◆ **Excerpt to read**:

=======

But it is The Line that has come to be seen as the signature project of the broader Saudi "Vision 2030" plan to completely transform what was only a decade ago a closed, highly conservative society into a playground for the new class of tech bro overlords and other segments of the global ultrarich.

It seems telling that PIF's governor, Yasir Al-Rumayyan, was recently spotted in conversation with incoming US President Donald Trump and Elon Musk at a UFC wrestling event in New York the other day.

Think Logan's Run

Just as news dropped of Neom's new acting CEO, the leaders of The Line were on stage for a highly scripted forum talk at a real estate exhibition in Riyadh on 12 November. They had come to sell what they described as a pioneering city of nine million people for the human society of the future, but it sounded like a dystopian vision of life shielded inside a vast glass box from an apparently uninhabitable world. Think Logan's Run.

Modelled on Manhattan, one of the earliest linear cities, the basic idea was to take the communities along each side of a Central Park-like area and stack them up as two elongated walls encasing an open public space running the length of the city.

The Line is seen as the signature project to transform a highly conservative society into a playground for the new class of tech bro overlords and the global ultrarich

The idea of folding a city up along this green corridor is attributed to Crown Prince Mohammed bin Salman himself - and the world's top architects, such as Peter Cook, whose Cook Haffner Architecture Platform is the lead designer, have been happy to go along with it.

According to Tarek Qaddumi, the executive director for The Line's design, the city will solve the problems of modern living. "We've all been experiencing traffic, pollution and isolation in the cities of today, and they're only getting larger, whereas cities were meant to bring people together. All we've done now is just sprawl," he said. "So you put away the old model and go back to first principles."

Ian Mulcahey, principal strategy director for urban design at recently hired US architects Gensler, talked of the project as a milestone in human ingenuity.

"It's the scale of the collaboration - the world's best engineers, designers, landscapers, all coming together like a Nasa project to try to achieve almost the unachievable," he told the forum.

The city's controllers are closely studying human behavioural models and injecting them into the design of the building, which from the outside appears as a massive elongated mirror of the surrounding sand and mountains.

"The 3D dimensionality of the city is quite amazing. You have this multilayered public [space]. It's thrilling that you have floating villages on top of retail boulevards, you have cultural assets that are under the sports areas. Imagine fans coming from different parts of the city, you have a different perspective inside the city, you're not blocked by buildings, you can look up, you can see in all directions - this gives a bit of goosebumps feeling," said Martin Josst, a partner at Austria's Delugan Meissl Associated Architects (DMAA), sounding like Dr Strangelove.

=======

◆ **Supplied material**:
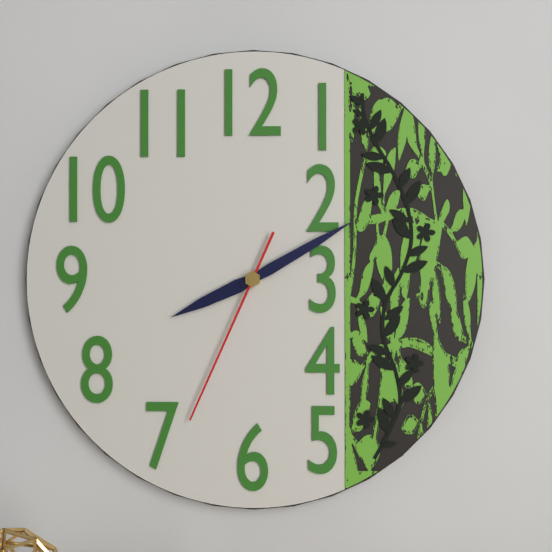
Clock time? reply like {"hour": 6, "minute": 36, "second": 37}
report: {"hour": 8, "minute": 10, "second": 34}
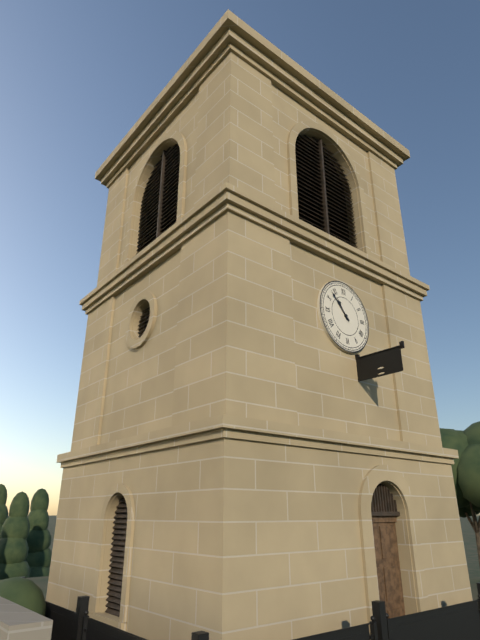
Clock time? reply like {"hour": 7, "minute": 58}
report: {"hour": 10, "minute": 53}
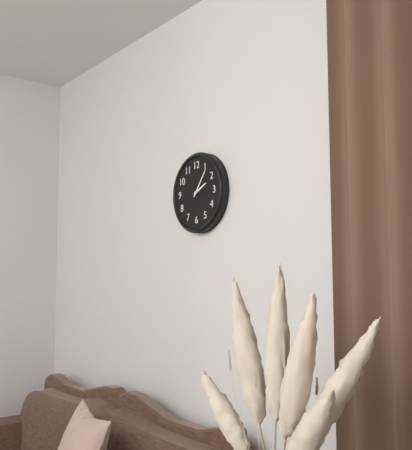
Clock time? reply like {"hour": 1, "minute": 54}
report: {"hour": 2, "minute": 6}
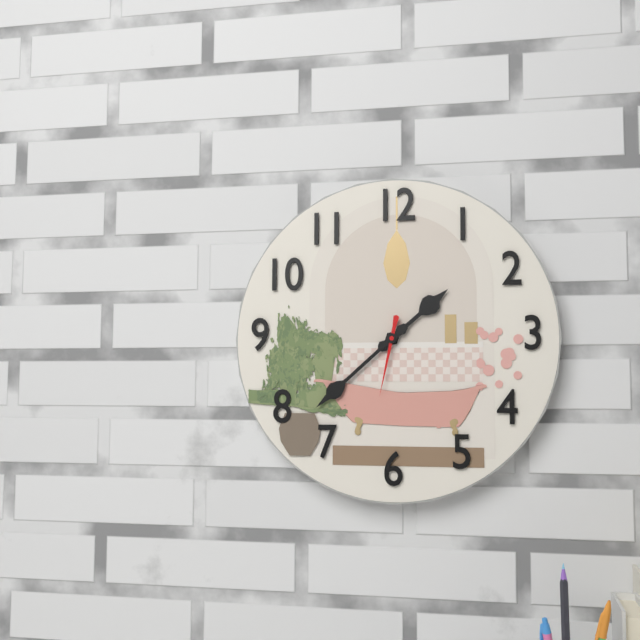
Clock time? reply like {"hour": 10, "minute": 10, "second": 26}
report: {"hour": 1, "minute": 38, "second": 32}
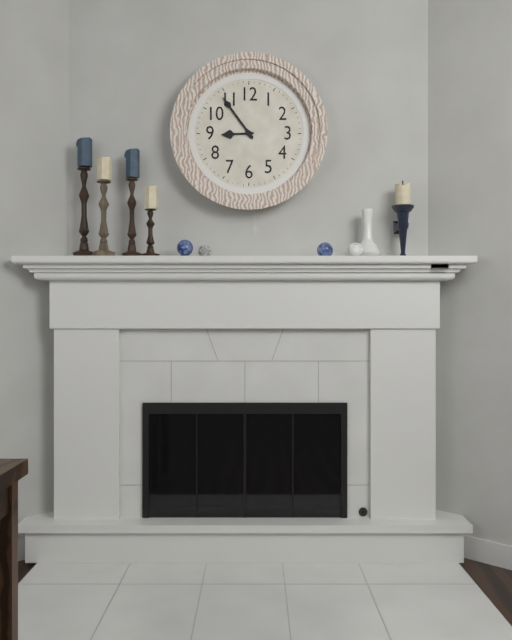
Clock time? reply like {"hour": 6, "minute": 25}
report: {"hour": 8, "minute": 54}
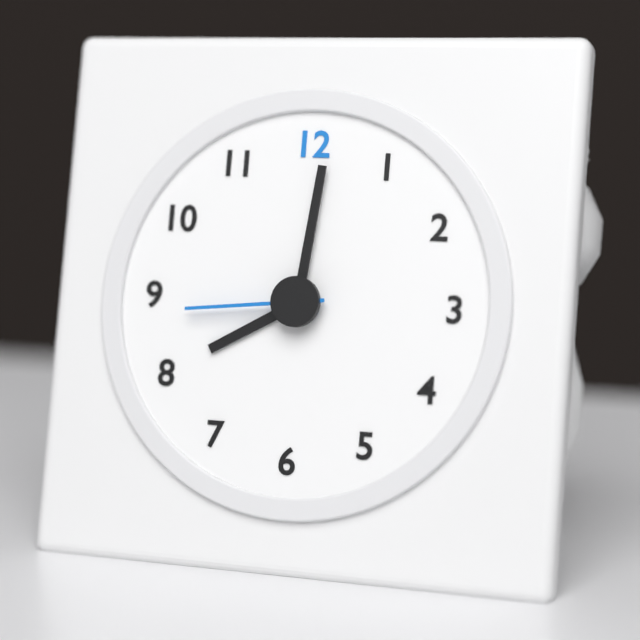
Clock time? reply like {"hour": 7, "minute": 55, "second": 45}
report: {"hour": 8, "minute": 1, "second": 44}
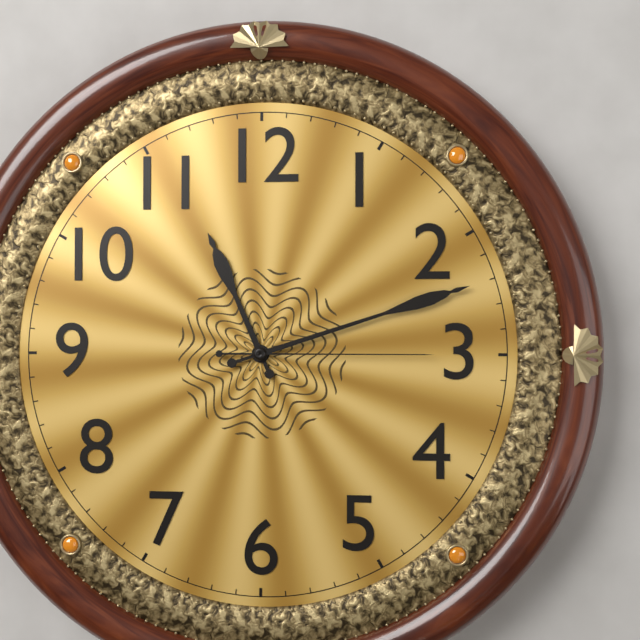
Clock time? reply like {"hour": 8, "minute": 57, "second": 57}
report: {"hour": 11, "minute": 12, "second": 15}
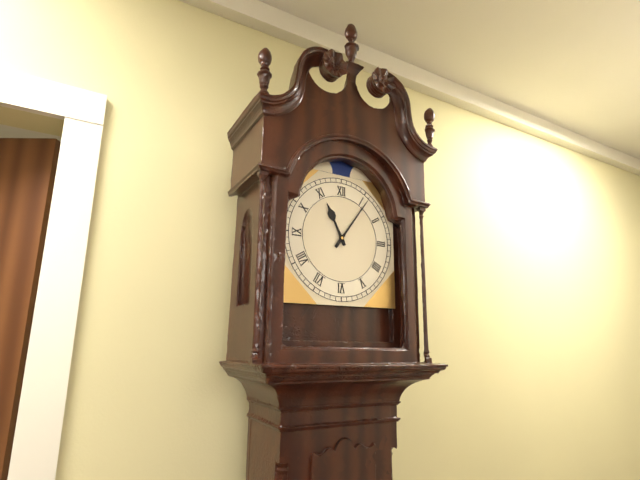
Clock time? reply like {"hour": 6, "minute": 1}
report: {"hour": 11, "minute": 6}
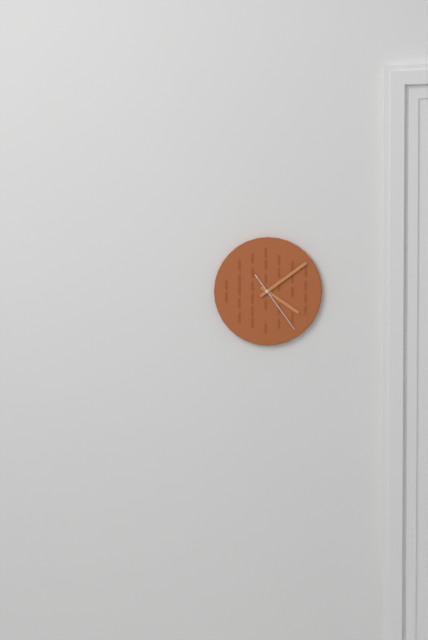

=======

◆ **Requirements**:
a – Which architecture firms are named in the excerpt about Saudi Arabia's The Line?
b – Could you carry the article about The Line forward, picking up after its final paragraph?

◆ **Answers below**:
a –
- Cook Haffner Architecture Platform
- Gensler
- Delugan Meissl Associated Architects (DMAA)

b –
Herd of white elephants

One of the key questions is, who is going to live there? Neom has generally pitched its utopian new society as a place for foreigners, suggesting it will operate according to a different set of laws from the rest of the country, including the regular sale of alcohol.

But there are signs of government sensitivity to unease among the Saudi public over the foreign face on Neom and other giga-projects and the government's ambition to swamp the country with foreign tourists and entrepreneurs.

British and Indian CEOs were recently replaced with Saudis at the housing company Roshn and the King Abdullah Financial District. In an abrupt switch, luxury apartments at the Trojena winter resort are now being pitched at Saudis.

Saudi Crown Prince Mohammed bin Salman launching The Line at Neom, on 10 January 2021 (Bandar al-Jaloud/AFP)
Saudi Crown Prince Mohammed bin Salman launching The Line at Neom, on 10 January 2021 (Bandar al-Jaloud/AFP)

"So many Saudis have second homes in Dubai, London and elsewhere, but now we have something we can show off and we can provide for Saudis and Saudi families, it's more a product for them," residential sales adviser Hani Alharbi told the forum. And in February, King Salman issued a decree requiring ministers to wear gold-rimmed black cloaks at formal events and a further decree in April ordered all government employees to stick to the traditional white robes and headdress.

A close look at the available information from the Public Investment Fund shows an organisation haemorrhaging money the country can't afford

As for the handling of public finances and the risk of bankrupting the country with a herd of white elephants, a close look at the available information from PIF shows an organisation haemorrhaging money the country can't afford. PIF's 2023 financial statement showed that employee costs - covering salaries and benefits - rose a whopping 40 percent in 2023 to 59.9bn riyals ($15.9bn).

Although the statement was audited by KPMG, it did not make clear what employees the figure covered - all of those in PIF’s 168 subsidiaries, or the 2,553 working in its four global offices. If the latter, that would mean an average annual pay of $6.2m, which for senior executives is certainly believable. A gap of $212bn between PIF's assets and assets under ownership could also imply huge spending on fixed assets such as its swanky office buildings in New York, London and Singapore.

For now, Saudi Arabia is managing to fly by the seat of its pants. With foreign exchange reserves still at around $411bn in September, the government could still support the riyal's dollar peg and avoid the instability that would make the population desire more say in government.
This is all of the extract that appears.